One moment you're with your grandparents talking about how you're about to go on the adventure of a lifetime in search of your long-lost parents and the other you're in a jungle and you don't even know what's going on in your head anymore.

Perhaps I'm just hallucinating.

Maybe I ate something poisonous these last few days.

Perhaps someone's trying to mess with me.

…Or maybe I'm finally starting to lose what's left of my sanity.

For some of a few days now (or had it been a few weeks?) my friends and I have been walking through the dense greenery of the jungle in this foreign land called San Lorenzo, the same land my parents are in right now, the same land I told myself I would come to one day, and now here I am, thanks to that blessed essay contest which made go sleepless and restless several nights, not to mention sacrifice some of my studying time for tests, but hey, it was worth it… well. Still have to determine _that_ one.

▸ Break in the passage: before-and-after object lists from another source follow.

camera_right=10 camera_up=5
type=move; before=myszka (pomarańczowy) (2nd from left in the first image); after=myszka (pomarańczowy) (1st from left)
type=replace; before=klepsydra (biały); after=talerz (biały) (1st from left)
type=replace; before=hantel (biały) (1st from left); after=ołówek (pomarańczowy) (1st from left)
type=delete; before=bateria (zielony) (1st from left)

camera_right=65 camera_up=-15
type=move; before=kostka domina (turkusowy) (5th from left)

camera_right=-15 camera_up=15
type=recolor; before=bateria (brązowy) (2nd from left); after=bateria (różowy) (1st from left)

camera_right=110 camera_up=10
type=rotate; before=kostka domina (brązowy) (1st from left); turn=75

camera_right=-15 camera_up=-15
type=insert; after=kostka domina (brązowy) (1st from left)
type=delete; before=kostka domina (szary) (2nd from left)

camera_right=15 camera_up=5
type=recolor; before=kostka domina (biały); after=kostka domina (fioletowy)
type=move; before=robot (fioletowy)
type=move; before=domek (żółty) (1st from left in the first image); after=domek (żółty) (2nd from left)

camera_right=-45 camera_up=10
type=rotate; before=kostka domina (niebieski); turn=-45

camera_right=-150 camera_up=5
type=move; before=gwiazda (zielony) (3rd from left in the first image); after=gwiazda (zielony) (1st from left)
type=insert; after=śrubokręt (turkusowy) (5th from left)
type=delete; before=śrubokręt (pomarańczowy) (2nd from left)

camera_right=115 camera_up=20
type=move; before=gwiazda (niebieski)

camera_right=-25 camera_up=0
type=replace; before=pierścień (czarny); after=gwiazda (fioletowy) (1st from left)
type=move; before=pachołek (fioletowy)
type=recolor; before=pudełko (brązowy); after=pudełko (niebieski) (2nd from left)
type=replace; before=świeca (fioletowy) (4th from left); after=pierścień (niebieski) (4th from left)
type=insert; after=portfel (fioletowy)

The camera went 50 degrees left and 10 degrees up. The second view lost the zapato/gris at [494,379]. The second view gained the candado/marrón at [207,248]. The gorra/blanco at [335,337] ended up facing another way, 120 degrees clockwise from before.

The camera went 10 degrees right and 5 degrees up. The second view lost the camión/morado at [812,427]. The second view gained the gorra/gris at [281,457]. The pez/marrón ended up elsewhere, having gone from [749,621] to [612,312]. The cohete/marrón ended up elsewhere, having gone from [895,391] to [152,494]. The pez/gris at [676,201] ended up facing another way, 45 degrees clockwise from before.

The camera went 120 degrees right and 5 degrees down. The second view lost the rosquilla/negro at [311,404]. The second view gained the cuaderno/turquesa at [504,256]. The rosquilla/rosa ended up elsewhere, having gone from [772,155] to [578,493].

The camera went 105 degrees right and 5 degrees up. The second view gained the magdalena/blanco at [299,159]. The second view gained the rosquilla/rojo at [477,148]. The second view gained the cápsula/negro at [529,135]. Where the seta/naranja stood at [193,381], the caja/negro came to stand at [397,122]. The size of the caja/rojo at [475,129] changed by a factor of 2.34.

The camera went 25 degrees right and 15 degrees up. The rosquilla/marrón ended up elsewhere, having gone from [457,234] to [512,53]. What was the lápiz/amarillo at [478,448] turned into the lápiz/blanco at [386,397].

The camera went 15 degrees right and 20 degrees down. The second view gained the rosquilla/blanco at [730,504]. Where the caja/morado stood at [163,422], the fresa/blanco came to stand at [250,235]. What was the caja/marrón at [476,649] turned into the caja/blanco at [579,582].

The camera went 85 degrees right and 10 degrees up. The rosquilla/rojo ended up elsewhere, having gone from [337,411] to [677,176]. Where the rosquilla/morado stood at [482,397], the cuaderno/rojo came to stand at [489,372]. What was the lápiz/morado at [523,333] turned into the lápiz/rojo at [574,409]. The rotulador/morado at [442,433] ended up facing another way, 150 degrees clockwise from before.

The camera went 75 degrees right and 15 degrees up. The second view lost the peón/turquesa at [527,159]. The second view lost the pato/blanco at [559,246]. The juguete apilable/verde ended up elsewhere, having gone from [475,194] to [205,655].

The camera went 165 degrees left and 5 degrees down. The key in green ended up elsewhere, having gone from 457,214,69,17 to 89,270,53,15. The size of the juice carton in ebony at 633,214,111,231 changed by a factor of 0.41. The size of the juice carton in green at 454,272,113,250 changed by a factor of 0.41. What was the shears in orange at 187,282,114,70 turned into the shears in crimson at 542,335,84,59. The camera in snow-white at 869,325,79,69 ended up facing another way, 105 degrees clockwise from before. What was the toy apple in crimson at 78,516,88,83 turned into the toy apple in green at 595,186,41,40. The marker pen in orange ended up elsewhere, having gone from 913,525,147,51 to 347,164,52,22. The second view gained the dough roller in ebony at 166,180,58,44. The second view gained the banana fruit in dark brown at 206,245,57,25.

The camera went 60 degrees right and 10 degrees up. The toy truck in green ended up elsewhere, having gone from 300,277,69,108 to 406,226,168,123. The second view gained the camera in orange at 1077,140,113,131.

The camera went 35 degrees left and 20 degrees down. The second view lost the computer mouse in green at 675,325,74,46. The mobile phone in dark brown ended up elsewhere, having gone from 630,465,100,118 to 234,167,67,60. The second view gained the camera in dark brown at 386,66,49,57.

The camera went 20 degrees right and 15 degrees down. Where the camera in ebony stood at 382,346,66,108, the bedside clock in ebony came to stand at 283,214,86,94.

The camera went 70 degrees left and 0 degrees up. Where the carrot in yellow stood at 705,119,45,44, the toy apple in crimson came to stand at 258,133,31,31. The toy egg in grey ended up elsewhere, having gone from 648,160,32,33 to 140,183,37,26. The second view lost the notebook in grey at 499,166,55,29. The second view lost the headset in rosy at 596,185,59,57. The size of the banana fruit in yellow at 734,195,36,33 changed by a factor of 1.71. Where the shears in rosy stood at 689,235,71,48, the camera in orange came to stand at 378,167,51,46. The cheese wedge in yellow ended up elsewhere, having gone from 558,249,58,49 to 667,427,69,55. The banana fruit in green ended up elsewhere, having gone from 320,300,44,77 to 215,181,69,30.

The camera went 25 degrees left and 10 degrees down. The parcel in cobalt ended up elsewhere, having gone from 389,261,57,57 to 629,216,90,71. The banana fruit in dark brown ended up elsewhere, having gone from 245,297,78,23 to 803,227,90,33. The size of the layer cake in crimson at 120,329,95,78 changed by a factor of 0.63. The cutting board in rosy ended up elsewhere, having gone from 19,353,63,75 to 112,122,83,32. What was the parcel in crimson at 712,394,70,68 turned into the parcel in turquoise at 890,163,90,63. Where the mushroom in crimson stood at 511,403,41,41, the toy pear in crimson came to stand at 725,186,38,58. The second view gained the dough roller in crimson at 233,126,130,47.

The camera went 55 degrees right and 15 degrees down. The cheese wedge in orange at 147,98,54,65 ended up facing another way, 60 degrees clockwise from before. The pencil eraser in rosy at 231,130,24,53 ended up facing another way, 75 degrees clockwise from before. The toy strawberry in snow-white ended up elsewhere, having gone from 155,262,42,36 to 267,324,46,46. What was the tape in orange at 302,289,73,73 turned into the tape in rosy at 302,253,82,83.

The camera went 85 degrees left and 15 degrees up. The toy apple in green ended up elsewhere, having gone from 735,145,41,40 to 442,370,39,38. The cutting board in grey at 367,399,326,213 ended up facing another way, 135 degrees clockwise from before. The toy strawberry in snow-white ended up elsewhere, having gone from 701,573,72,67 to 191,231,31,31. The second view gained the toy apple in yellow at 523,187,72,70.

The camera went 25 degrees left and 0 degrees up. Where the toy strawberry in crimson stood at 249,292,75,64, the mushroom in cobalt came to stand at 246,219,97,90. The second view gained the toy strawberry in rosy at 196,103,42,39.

My two companions don't seem too eager about walking through this treacherous green path either, but after all I had told them like a million times to leave this to me… but one of them simply wasn't going to leave me and the other one, well, the other one is just so stubborn she wouldn't take no for an answer, I wanted to handle this on my own, I didn't want my friends putting their lives in danger because of me, when I was supposed to be the only one risking his neck here, and yet…

Here I am, burdening my friends' shoulders _again _with something that they clearly shouldn't be worrying themselves about, this is my mission, my fight, right now they were supposed to be having fun with our classmates and teacher, having exciting tours of the distinct rivers and taking in the beautiful sights of this place, but instead of that here they are, scared, tired, restless, thirsty, hurt… Can't say there's much difference about me either.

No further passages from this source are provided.